Simvastatin Enhances the Chondrogenesis But Not the Osteogenesis of Adipose-Derived Stem Cells in a Hyaluronan Microenvironment

Abstract

Directing adipose-derived stem cells (ADSCs) toward chondrogenesis is critical for ADSC-based articular cartilage regeneration. Simvastatin (SIM) is a lipid-lowering drug that also affects both chondrogenic and osteogenic differentiation of ADSCs by upregulating bone morphogenetic protein-2 (BMP-2). We previously found that ADSC chondrogenesis can be initiated and promoted in a hyaluronan (HA) microenvironment (HAM).
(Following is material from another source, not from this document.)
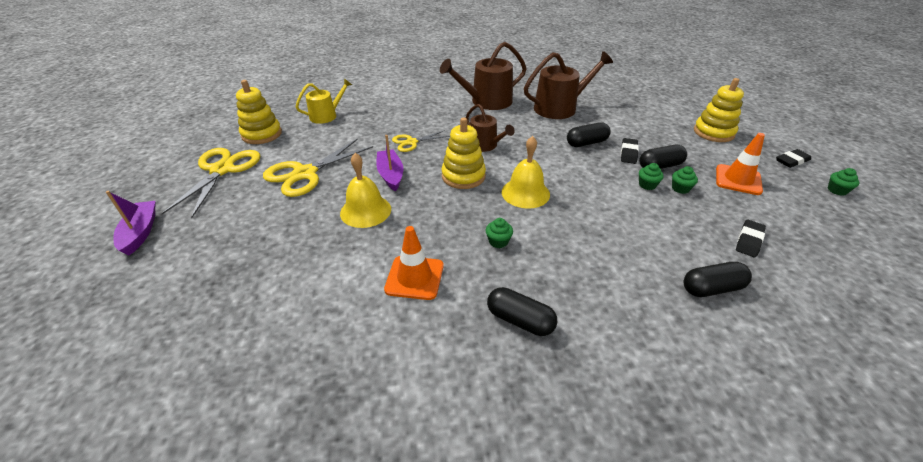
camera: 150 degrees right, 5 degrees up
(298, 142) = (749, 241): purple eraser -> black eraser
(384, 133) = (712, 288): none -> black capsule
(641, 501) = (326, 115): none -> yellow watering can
Here, we further hypothesized that SIM can augment the HAM-induced chondrogenesis but not osteogenesis of ADSCs and that this synergism can be applied for articular cartilage regeneration. ADSCs were treated with SIM in a HAM in HA-coated wells or an HA-enriched fibrin (HA/Fibrin) hydrogel, and chondrogenic differentiation of ADSCs and formation of cartilage were evaluated. Treatment with SIM in a HAM (SIM plus HAM) induced the expression of BMP-2 and transcription factors for chondrogenesis (SOX-9) and osteogenesis (RUNX-2) in ADSCs, and these effects were reversed by CD44 blockade. Furthermore, ADSCs exposed to SIM plus HAM exhibited cell aggregation, chondrogenic gene (collagen type II and aggrecan) expression and sulfated glycosaminoglycan formation. By contrast, SIM-induced osteogenesis in ADSCs was reduced in a HAM, as determined by measuring osteogenic gene (osteocalcin and alkaline phosphatase) expression and calcium deposition. These inhibitory effects were not altered by changes in the HA molecular weight (80~2000 kDa). In addition, SIM enhanced articular cartilage regeneration, as demonstrated by implantation of an ADSCs/HA/Fibrin construct in an ex vivo porcine articular chondral defect model. These results indicate that a HAM may be used as a chondroinductive agent to enhance SIM-induced MSC chondrogenesis but prevent osteogenesis.